- **Problem statement**
Copy the stretch of lines from the one containing "family: Poaceae" through the one containing "genus: Erica", both included.

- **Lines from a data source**
..............................
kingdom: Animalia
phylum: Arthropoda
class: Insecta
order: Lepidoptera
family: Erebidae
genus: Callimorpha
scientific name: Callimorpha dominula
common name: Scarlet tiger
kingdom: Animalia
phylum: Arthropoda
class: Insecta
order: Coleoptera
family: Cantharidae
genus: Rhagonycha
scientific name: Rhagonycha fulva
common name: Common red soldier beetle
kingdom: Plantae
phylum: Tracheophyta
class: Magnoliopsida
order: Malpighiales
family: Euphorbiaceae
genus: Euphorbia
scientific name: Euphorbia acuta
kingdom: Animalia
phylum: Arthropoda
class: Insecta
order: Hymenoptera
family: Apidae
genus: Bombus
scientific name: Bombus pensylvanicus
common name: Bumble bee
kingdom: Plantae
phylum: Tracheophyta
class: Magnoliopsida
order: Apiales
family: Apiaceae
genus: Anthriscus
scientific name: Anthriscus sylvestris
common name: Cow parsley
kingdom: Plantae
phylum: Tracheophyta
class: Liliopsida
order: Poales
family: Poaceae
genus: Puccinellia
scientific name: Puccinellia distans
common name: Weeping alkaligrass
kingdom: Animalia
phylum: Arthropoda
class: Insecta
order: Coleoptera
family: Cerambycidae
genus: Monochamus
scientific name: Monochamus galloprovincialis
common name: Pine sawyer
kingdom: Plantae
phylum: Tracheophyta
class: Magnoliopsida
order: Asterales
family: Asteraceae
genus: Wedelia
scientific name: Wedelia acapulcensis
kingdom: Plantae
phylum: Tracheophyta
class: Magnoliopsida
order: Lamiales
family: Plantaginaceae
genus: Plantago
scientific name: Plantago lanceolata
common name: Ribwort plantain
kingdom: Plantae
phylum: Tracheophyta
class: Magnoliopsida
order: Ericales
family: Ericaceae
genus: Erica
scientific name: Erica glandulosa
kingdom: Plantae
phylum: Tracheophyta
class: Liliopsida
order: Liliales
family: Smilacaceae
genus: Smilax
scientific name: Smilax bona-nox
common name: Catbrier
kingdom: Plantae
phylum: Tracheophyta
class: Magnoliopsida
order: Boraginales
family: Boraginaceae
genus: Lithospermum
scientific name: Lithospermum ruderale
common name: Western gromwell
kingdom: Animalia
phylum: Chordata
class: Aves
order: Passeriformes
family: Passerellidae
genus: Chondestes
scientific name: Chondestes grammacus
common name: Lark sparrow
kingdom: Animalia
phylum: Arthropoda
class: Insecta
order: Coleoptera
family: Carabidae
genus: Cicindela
..............................
- **Exercise output**
family: Poaceae
genus: Puccinellia
scientific name: Puccinellia distans
common name: Weeping alkaligrass
kingdom: Animalia
phylum: Arthropoda
class: Insecta
order: Coleoptera
family: Cerambycidae
genus: Monochamus
scientific name: Monochamus galloprovincialis
common name: Pine sawyer
kingdom: Plantae
phylum: Tracheophyta
class: Magnoliopsida
order: Asterales
family: Asteraceae
genus: Wedelia
scientific name: Wedelia acapulcensis
kingdom: Plantae
phylum: Tracheophyta
class: Magnoliopsida
order: Lamiales
family: Plantaginaceae
genus: Plantago
scientific name: Plantago lanceolata
common name: Ribwort plantain
kingdom: Plantae
phylum: Tracheophyta
class: Magnoliopsida
order: Ericales
family: Ericaceae
genus: Erica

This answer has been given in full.